Le film pourrait se lire selon ses arrière-plans, foisonnants, extrêmement riches. Tout commence par un plan sur la croupe d’un cheval, ancrant l’image dans une veine réaliste. En témoigne la grande application à tourner à l’extérieur, en dehors des studios : saisir des paysages ruraux, dans la lumière crue et contrastée qu’offre la nature est rare pour l’époque. Le décor est théâtral, les meubles sont tous disposés à leur juste place, et montrent autant la frugalité de cette vie paysanne, que les liens entre les personnages, quand la table dressée pour trois personnes (Bernard, Louis, et leur mère) est finalement débarrassée, car chacun des deux frangins a décidé de partir à l’aventure. Au calme et à la désuétude des scènes de campagne, succède le mouvement, la foule et le grouillement de la ville. Les femmes remplacent les membres de la famille, se muent autour de Louis, subjugué, grisé, tout en développant des liens superficiels, qui s’effritent, où la jalousie prend le pas sur la fraternité (il y a cette dispute entre les deux prétendantes de Louis). 

De son côté, et alors que Louis est emprisonné, Bernard part en bateau pour l’Afrique du Sud, où il devient chercheur de pierres précieuses.
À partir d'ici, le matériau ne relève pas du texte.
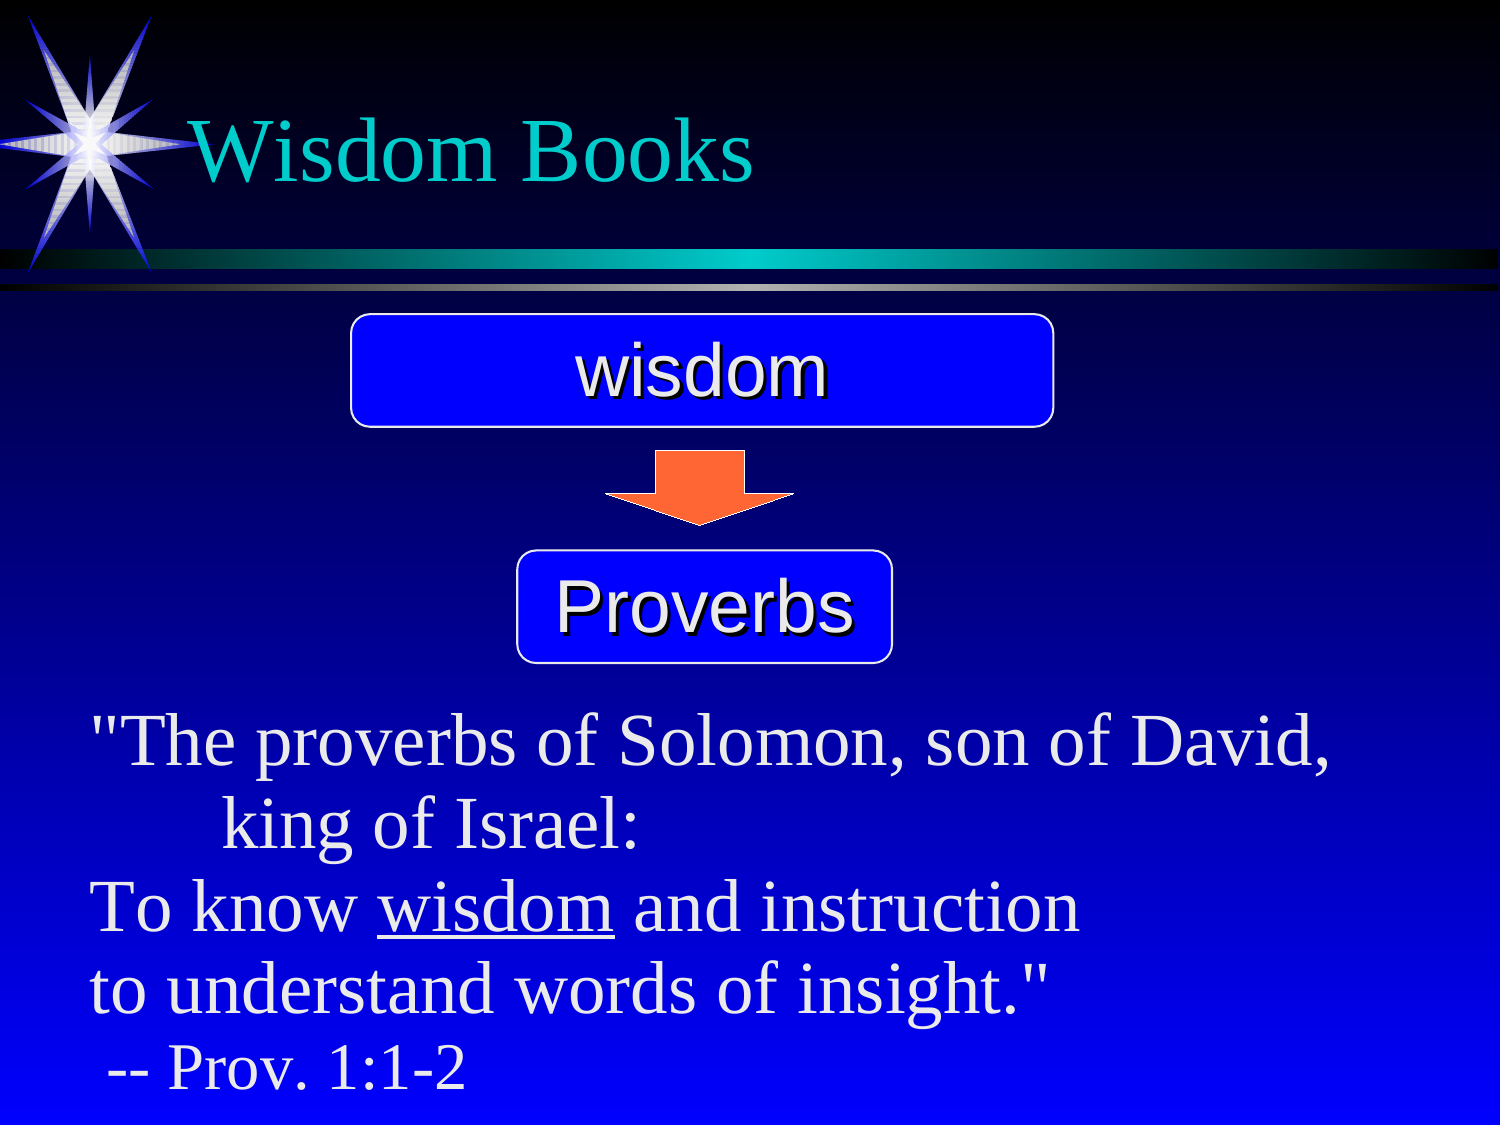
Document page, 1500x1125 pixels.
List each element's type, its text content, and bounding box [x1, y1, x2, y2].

title Wisdom Books [187, 56, 1463, 244]
text_box Proverbs [517, 550, 893, 664]
text_box [605, 450, 794, 526]
text_box "The proverbs of Solomon, son of David, king of Israel: To know wisdom and instruction to understand words of insight." -- Prov. 1:1-2 [75, 690, 1463, 1112]
text_box wisdom [351, 314, 1054, 427]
Il fait fortune en trouvant des diamants et habite un somptueux appartement, qui l’enferme, dans un écrin doré, des moulures, des chèques qu’il signe sans regarder. Un triangle amoureux se forme lorsqu’il décide de venir en aide au président d’une revue en voie de faire faillite. Il rencontre, par la même occasion, une sculptrice dont il tombe fou amoureux. Le décor, encore une fois, vient souligner d’une part, le fait que les citadins portent des masques (la jeune artiste vit dans une pièce remplie de sculptures, taille des visages dans la pierre, reproduit la réalité, soit le déguisement que tout un chacun porte pour s’attirer la bienveillance et la sollicitude financière de Bernard ) et les enjeux entre les trois personnages, qui se placent en triangle, symbole de leur relation. 

Au moment où il devient procureur, où, en plus de la richesse matérielle, il possède une richesse d’esprit – celle d’être reconnu, sur l’honneur, par des confrères – on l’accuse à tord d’être un voyou, un délinquant. Il emboîte le chemin de décrépitude de son frère, décide finalement de retourner vivre chez sa mère, où un nouveau triangle se forme, celui de la famille, quand Louis revient lui aussi à la maison. A défaut de grandiloquence, Bernard en vient à préférer l’amour familial, la sincérité. 

De Albert Capellani / Avec Pierre Larquey, Léon Bernard, Jean Dax / France / 55 min / 1913 / Festival Lumière 2023.